Give the data again, word for word.
***
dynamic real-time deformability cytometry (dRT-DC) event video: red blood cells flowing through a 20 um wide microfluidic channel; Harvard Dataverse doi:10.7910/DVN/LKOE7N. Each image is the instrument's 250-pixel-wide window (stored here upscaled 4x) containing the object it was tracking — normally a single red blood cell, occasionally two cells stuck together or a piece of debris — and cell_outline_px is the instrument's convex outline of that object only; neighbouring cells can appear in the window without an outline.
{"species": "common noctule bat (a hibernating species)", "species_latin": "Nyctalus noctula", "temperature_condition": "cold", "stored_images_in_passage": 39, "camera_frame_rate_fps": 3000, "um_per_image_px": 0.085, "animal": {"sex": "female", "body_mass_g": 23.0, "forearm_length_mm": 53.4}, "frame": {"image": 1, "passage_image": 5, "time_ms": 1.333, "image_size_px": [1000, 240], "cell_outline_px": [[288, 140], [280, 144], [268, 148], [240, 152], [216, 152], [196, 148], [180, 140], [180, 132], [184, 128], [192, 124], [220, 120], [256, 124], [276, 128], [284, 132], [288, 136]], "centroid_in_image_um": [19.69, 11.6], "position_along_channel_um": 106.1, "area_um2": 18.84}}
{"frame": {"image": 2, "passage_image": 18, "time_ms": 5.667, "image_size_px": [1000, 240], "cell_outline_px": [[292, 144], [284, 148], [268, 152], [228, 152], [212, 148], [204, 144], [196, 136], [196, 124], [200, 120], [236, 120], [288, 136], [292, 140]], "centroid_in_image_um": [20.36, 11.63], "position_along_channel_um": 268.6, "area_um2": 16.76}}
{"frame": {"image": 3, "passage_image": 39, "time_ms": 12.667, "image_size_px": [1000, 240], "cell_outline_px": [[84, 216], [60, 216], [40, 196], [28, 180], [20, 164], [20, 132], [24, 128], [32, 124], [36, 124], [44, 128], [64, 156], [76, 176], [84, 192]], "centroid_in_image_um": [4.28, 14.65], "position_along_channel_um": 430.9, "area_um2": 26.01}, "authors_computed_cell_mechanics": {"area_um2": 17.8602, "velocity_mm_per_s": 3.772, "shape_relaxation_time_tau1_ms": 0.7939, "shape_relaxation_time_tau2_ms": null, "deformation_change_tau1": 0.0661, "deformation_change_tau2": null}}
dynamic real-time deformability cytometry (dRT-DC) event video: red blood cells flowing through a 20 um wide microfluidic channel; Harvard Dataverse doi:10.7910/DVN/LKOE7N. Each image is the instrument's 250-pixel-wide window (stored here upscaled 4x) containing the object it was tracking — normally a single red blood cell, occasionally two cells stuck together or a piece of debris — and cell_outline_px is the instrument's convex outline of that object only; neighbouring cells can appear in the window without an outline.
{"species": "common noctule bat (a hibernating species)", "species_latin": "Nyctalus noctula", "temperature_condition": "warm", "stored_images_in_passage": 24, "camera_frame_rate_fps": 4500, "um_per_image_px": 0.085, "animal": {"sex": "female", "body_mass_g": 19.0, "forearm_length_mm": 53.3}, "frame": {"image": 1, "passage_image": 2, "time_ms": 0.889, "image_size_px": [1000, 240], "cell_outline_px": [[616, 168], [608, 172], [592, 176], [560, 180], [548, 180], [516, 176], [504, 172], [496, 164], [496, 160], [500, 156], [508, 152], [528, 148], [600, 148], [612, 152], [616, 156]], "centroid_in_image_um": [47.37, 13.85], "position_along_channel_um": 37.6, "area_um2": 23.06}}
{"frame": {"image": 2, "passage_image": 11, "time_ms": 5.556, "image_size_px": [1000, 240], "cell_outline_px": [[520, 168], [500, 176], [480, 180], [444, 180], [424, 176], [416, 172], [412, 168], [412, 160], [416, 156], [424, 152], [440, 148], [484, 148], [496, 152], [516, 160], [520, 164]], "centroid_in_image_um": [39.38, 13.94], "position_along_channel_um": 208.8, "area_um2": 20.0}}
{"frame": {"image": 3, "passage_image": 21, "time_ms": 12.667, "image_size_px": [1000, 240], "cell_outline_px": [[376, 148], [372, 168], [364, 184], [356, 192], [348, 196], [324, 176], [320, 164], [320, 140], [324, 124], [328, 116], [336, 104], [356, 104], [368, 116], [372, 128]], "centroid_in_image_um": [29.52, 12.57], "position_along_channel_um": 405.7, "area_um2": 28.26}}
***
*COMPLETED TASK:*
dynamic real-time deformability cytometry (dRT-DC) event video: red blood cells flowing through a 20 um wide microfluidic channel; Harvard Dataverse doi:10.7910/DVN/LKOE7N. Each image is the instrument's 250-pixel-wide window (stored here upscaled 4x) containing the object it was tracking — normally a single red blood cell, occasionally two cells stuck together or a piece of debris — and cell_outline_px is the instrument's convex outline of that object only; neighbouring cells can appear in the window without an outline.
{"species": "common noctule bat (a hibernating species)", "species_latin": "Nyctalus noctula", "temperature_condition": "cold", "stored_images_in_passage": 39, "camera_frame_rate_fps": 3000, "um_per_image_px": 0.085, "animal": {"sex": "female", "body_mass_g": 23.0, "forearm_length_mm": 53.4}, "frame": {"image": 1, "passage_image": 5, "time_ms": 1.333, "image_size_px": [1000, 240], "cell_outline_px": [[288, 140], [280, 144], [268, 148], [240, 152], [216, 152], [196, 148], [180, 140], [180, 132], [184, 128], [192, 124], [220, 120], [256, 124], [276, 128], [284, 132], [288, 136]], "centroid_in_image_um": [19.69, 11.6], "position_along_channel_um": 106.1, "area_um2": 18.84}}
{"frame": {"image": 2, "passage_image": 18, "time_ms": 5.667, "image_size_px": [1000, 240], "cell_outline_px": [[292, 144], [284, 148], [268, 152], [228, 152], [212, 148], [204, 144], [196, 136], [196, 124], [200, 120], [236, 120], [288, 136], [292, 140]], "centroid_in_image_um": [20.36, 11.63], "position_along_channel_um": 268.6, "area_um2": 16.76}}
{"frame": {"image": 3, "passage_image": 39, "time_ms": 12.667, "image_size_px": [1000, 240], "cell_outline_px": [[84, 216], [60, 216], [40, 196], [28, 180], [20, 164], [20, 132], [24, 128], [32, 124], [36, 124], [44, 128], [64, 156], [76, 176], [84, 192]], "centroid_in_image_um": [4.28, 14.65], "position_along_channel_um": 430.9, "area_um2": 26.01}, "authors_computed_cell_mechanics": {"area_um2": 17.8602, "velocity_mm_per_s": 3.772, "shape_relaxation_time_tau1_ms": 0.7939, "shape_relaxation_time_tau2_ms": null, "deformation_change_tau1": 0.0661, "deformation_change_tau2": null}}
dynamic real-time deformability cytometry (dRT-DC) event video: red blood cells flowing through a 20 um wide microfluidic channel; Harvard Dataverse doi:10.7910/DVN/LKOE7N. Each image is the instrument's 250-pixel-wide window (stored here upscaled 4x) containing the object it was tracking — normally a single red blood cell, occasionally two cells stuck together or a piece of debris — and cell_outline_px is the instrument's convex outline of that object only; neighbouring cells can appear in the window without an outline.
{"species": "common noctule bat (a hibernating species)", "species_latin": "Nyctalus noctula", "temperature_condition": "warm", "stored_images_in_passage": 24, "camera_frame_rate_fps": 4500, "um_per_image_px": 0.085, "animal": {"sex": "female", "body_mass_g": 19.0, "forearm_length_mm": 53.3}, "frame": {"image": 1, "passage_image": 2, "time_ms": 0.889, "image_size_px": [1000, 240], "cell_outline_px": [[616, 168], [608, 172], [592, 176], [560, 180], [548, 180], [516, 176], [504, 172], [496, 164], [496, 160], [500, 156], [508, 152], [528, 148], [600, 148], [612, 152], [616, 156]], "centroid_in_image_um": [47.37, 13.85], "position_along_channel_um": 37.6, "area_um2": 23.06}}
{"frame": {"image": 2, "passage_image": 11, "time_ms": 5.556, "image_size_px": [1000, 240], "cell_outline_px": [[520, 168], [500, 176], [480, 180], [444, 180], [424, 176], [416, 172], [412, 168], [412, 160], [416, 156], [424, 152], [440, 148], [484, 148], [496, 152], [516, 160], [520, 164]], "centroid_in_image_um": [39.38, 13.94], "position_along_channel_um": 208.8, "area_um2": 20.0}}
{"frame": {"image": 3, "passage_image": 21, "time_ms": 12.667, "image_size_px": [1000, 240], "cell_outline_px": [[376, 148], [372, 168], [364, 184], [356, 192], [348, 196], [324, 176], [320, 164], [320, 140], [324, 124], [328, 116], [336, 104], [356, 104], [368, 116], [372, 128]], "centroid_in_image_um": [29.52, 12.57], "position_along_channel_um": 405.7, "area_um2": 28.26}}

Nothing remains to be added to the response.